4. Inefficient CPU Utilization: With too few GC threads, the CPU cores may not be fully utilized during garbage collection. This can lead to inefficient use of available resources, as some cores remain idle while others are overburdened.
5. Increased Risk of OutOfMemoryErrors and Memory Leaks: If the garbage collector is unable to keep up with the rate of memory allocation due to too few threads, it may not be able to reclaim memory quickly enough. This increases the risk of your application running out of memory, resulting in OutOfMemoryErrors and potential crashes. Additionally, insufficient GC threads can exacerbate memory leaks by slowing down the garbage collection process, allowing more unused objects to accumulate in memory. Over time, this can lead to excessive memory usage and further degrade application performance.
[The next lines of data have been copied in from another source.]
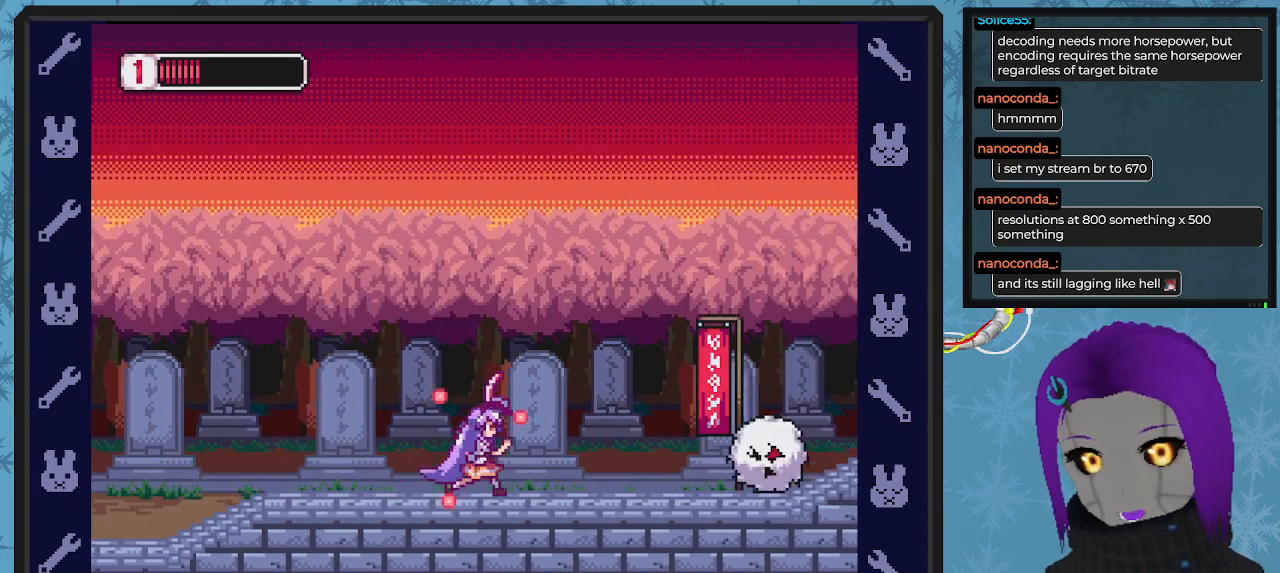
{"buttons": ["A", "X", "DPAD_RIGHT"], "left_stick": "center", "events": [[233, "DPAD_RIGHT", "up"], [233, "X", "up"], [267, "X", "down"], [333, "DPAD_LEFT", "down"], [433, "A", "down"], [467, "DPAD_UP", "down"], [500, "DPAD_LEFT", "up"], [500, "DPAD_RIGHT", "down"], [500, "DPAD_UP", "up"]]}
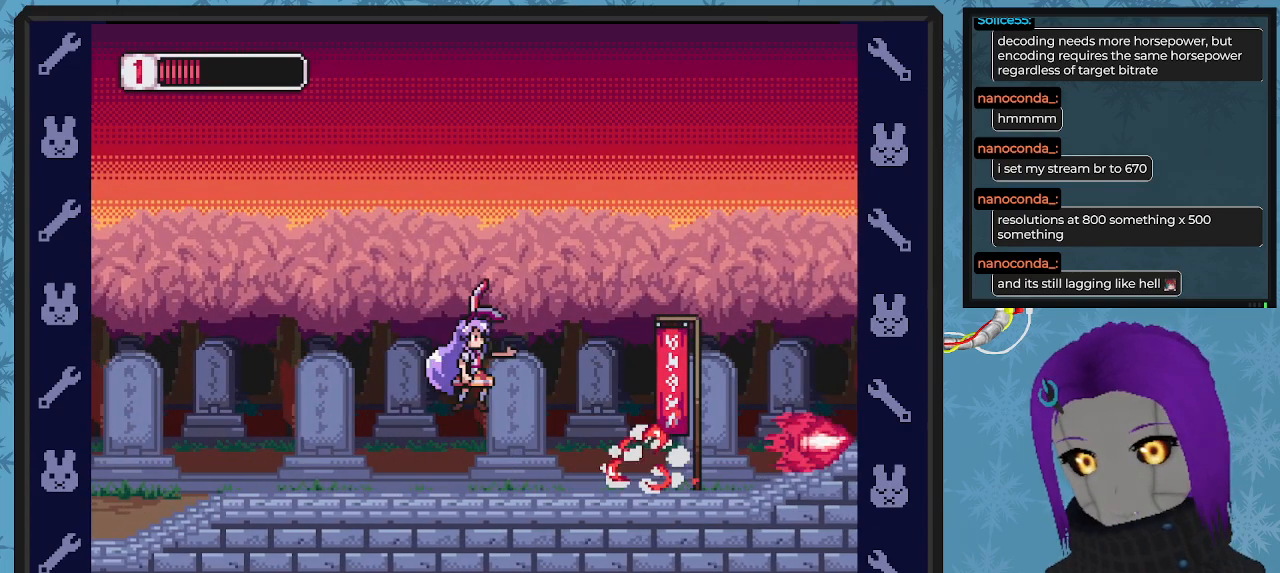
{"buttons": ["X", "DPAD_RIGHT"], "left_stick": "center", "events": [[100, "A", "up"]]}
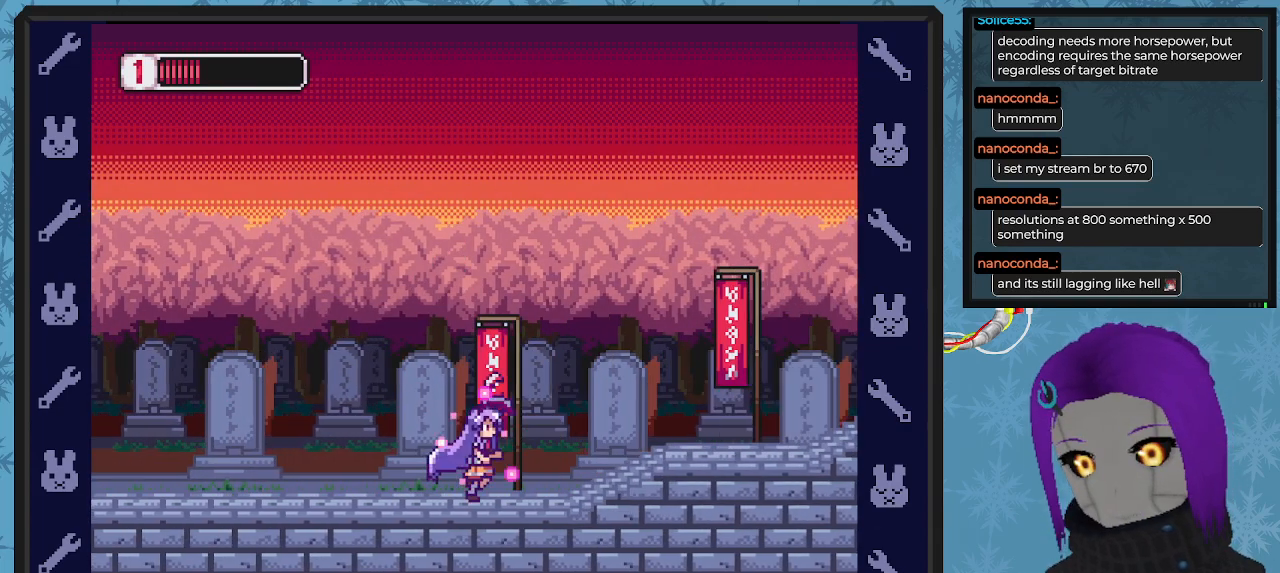
{"buttons": ["X", "DPAD_RIGHT"], "left_stick": "center", "events": []}
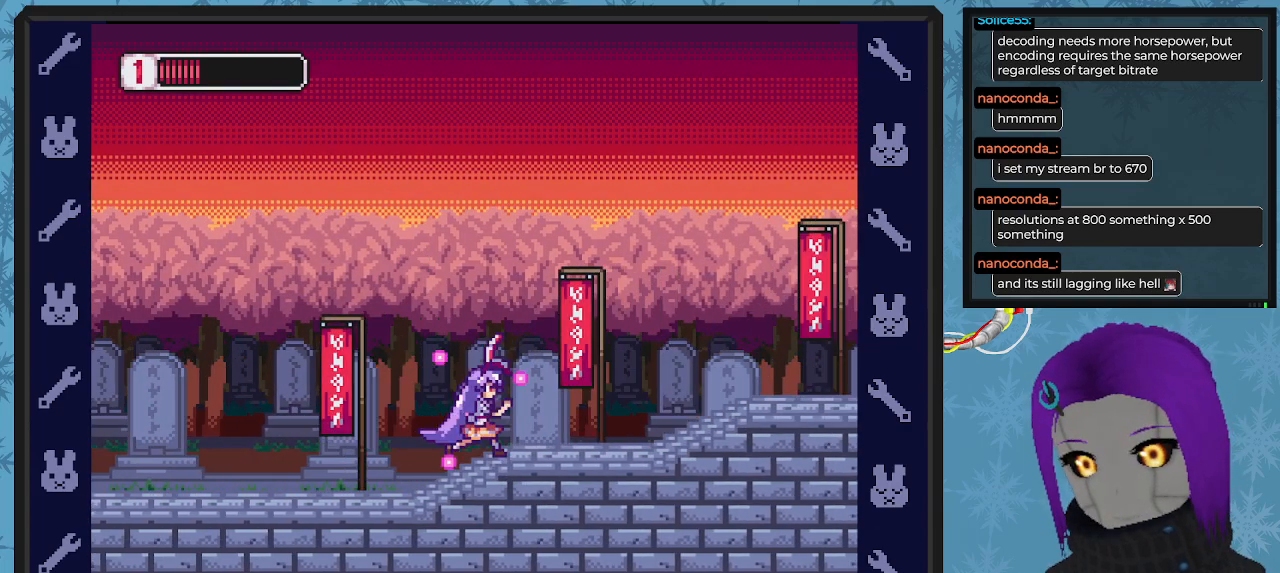
{"buttons": ["X", "DPAD_RIGHT"], "left_stick": "center", "events": [[200, "DPAD_RIGHT", "up"], [333, "DPAD_RIGHT", "down"]]}
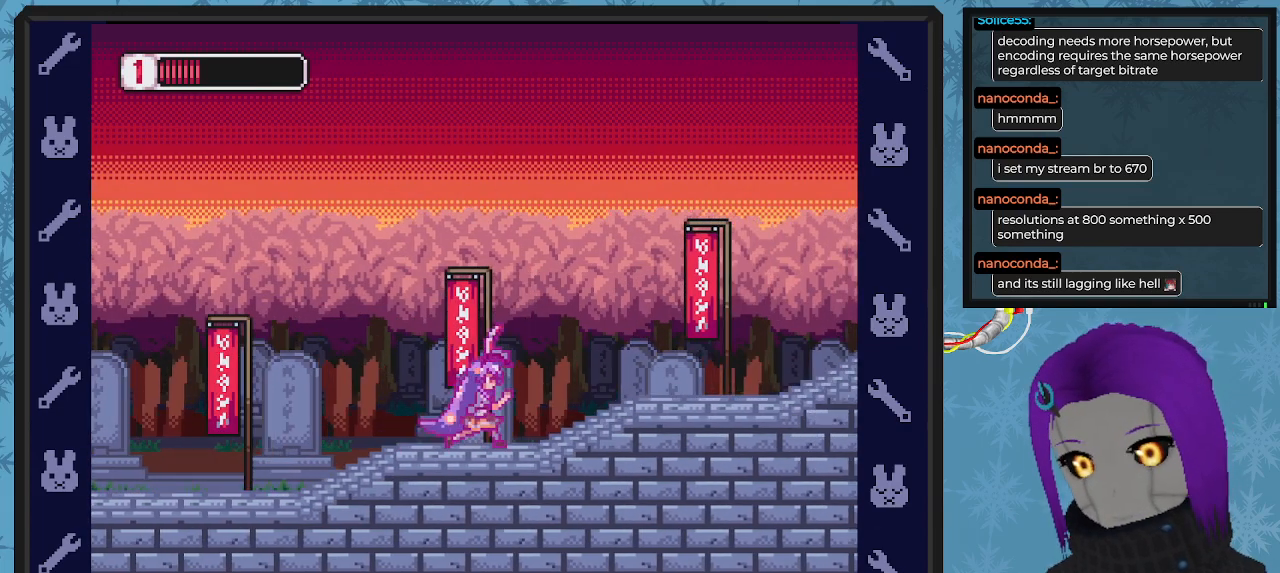
{"buttons": ["X", "DPAD_RIGHT"], "left_stick": "center", "events": []}
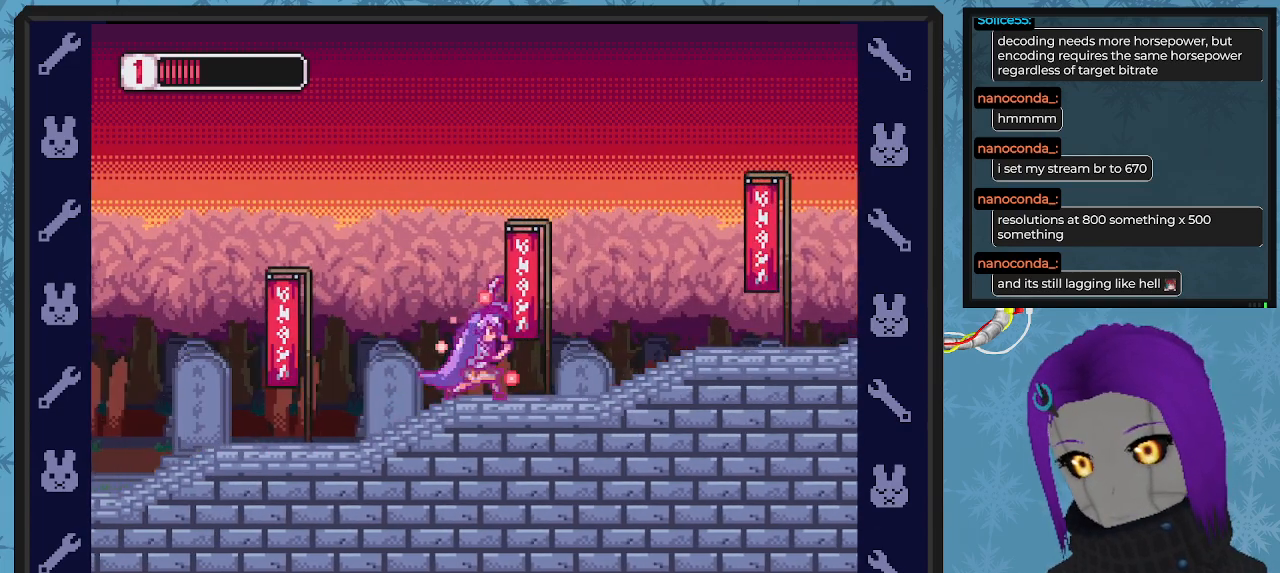
{"buttons": ["X", "DPAD_RIGHT"], "left_stick": "center", "events": []}
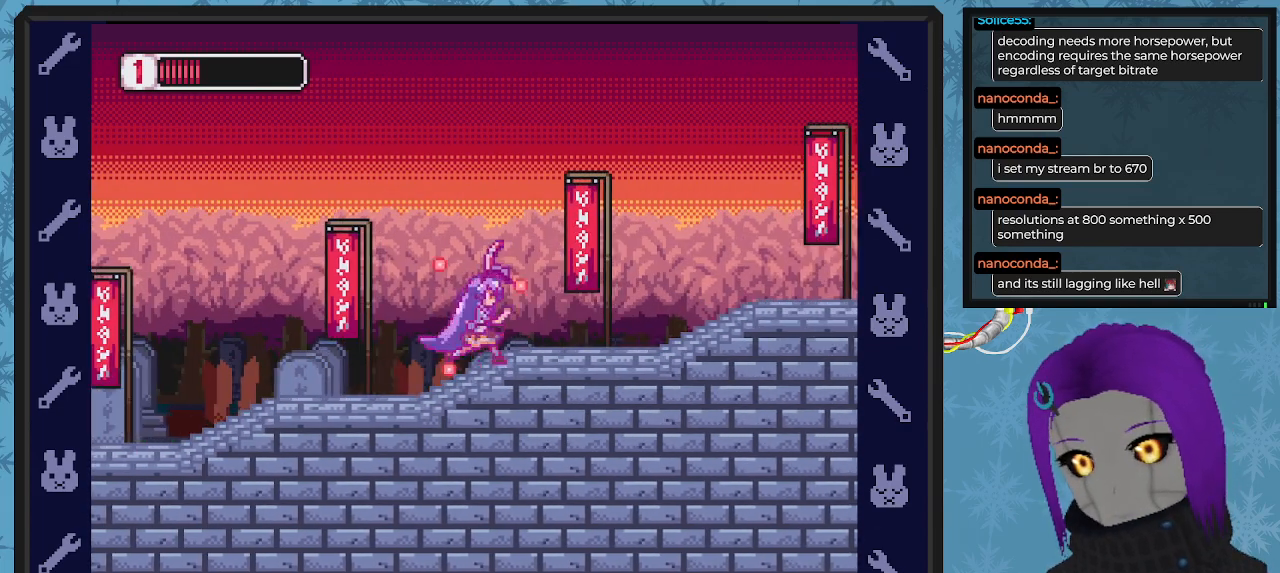
{"buttons": ["X", "DPAD_RIGHT"], "left_stick": "center", "events": []}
Solutions to Optimize GC Thread Count
If your application is suffering from performance issues due to an excessive or insufficient number of GC threads, consider manually setting the GC thread count using the above mentioned JVM arguments i.e.,
-XX: ParallelGCThreads=n
-XX: ConcGCThreads=n
Before making these changes in production, it’s essential to study your application’s GC behavior. Start by collecting and analyzing GC logs using tools like GCeasy. This analysis will help you identify if the current thread count is causing performance bottlenecks. Based on these insights, you can make informed adjustments to the GC thread count without introducing new issues
Note: Always test changes in a controlled environment first to confirm that they improve performance before rolling them out to production.
Conclusion
Balancing the number of GC threads is key to ensuring your Java application runs smoothly. By carefully monitoring and adjusting these settings, you can avoid potential performance issues and keep your application operating efficiently.